Stock of e-marketplace company Commerce One was on the down escalator this morning after the company said third-quarter earnings and revenues would come in below estimates. Goldman, Sachs analysts said they foresee layoffs at the firm.
The Pleasanton, Calif.-based company, which sells e-marketplace software and services and operates a Global Trading Web of interconnected business communities, said that it projects a third-quarter loss of 24 to 25 cents a share, excluding non-operating charges.
Analysts on average had been expecting a loss of 23 cents a share. The company said it expects revenues of $80 million to $83 million, falling off on slack demand in Europe and Asia.
In mid-morning trading, the stock was down 25 cents to $2.56 after closing Monday at $2.81. Its 52-week high is $75.75.
Goldman, Sachs, in an advisory to clients, said today that the company did not give guidance past the September quarter nor did it outline any cost-cutting initiatives. “However we believe that a 10 to15 percent headcount reduction is likely in the works,” GS said, adding that “we remain concerned about the short-term outlook for (the company) and the broader sector of marketplace/procurement vendors.”
Deutsche Banc Alex. Brown analysts, meanwhile, said they now expect Commerce One to post a 2002 loss of 27 cents a share, compared with an earlier forecast of a loss of 9 cents a share.

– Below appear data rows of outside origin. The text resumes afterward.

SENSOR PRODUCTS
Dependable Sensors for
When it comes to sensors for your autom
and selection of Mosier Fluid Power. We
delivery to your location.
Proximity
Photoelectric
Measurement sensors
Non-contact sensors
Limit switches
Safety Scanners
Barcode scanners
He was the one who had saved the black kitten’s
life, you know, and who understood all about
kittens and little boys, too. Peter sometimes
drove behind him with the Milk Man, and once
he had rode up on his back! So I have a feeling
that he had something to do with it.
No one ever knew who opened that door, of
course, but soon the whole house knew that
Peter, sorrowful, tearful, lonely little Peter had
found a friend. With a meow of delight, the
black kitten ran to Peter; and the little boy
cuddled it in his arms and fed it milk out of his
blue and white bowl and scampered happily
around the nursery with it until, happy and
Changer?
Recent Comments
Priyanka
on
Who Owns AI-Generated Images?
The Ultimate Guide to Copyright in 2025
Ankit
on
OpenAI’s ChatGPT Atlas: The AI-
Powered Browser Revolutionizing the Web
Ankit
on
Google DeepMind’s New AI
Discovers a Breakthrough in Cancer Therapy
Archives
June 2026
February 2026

Job cuts likely will focus on services, sales and marketing, and general and administrative areas, analysts there were quoted as saying.
“While poor economic conditions persist in slowing sales cycles, we continue to invest in our long-term strategy for delivering the premier e-commerce platform and achieving profitability,” said Mark Hoffman, chairman and CEO of Commerce One. “…We will also continue to balance our cost structure with the current economic environment to enable a clear path to profitability.”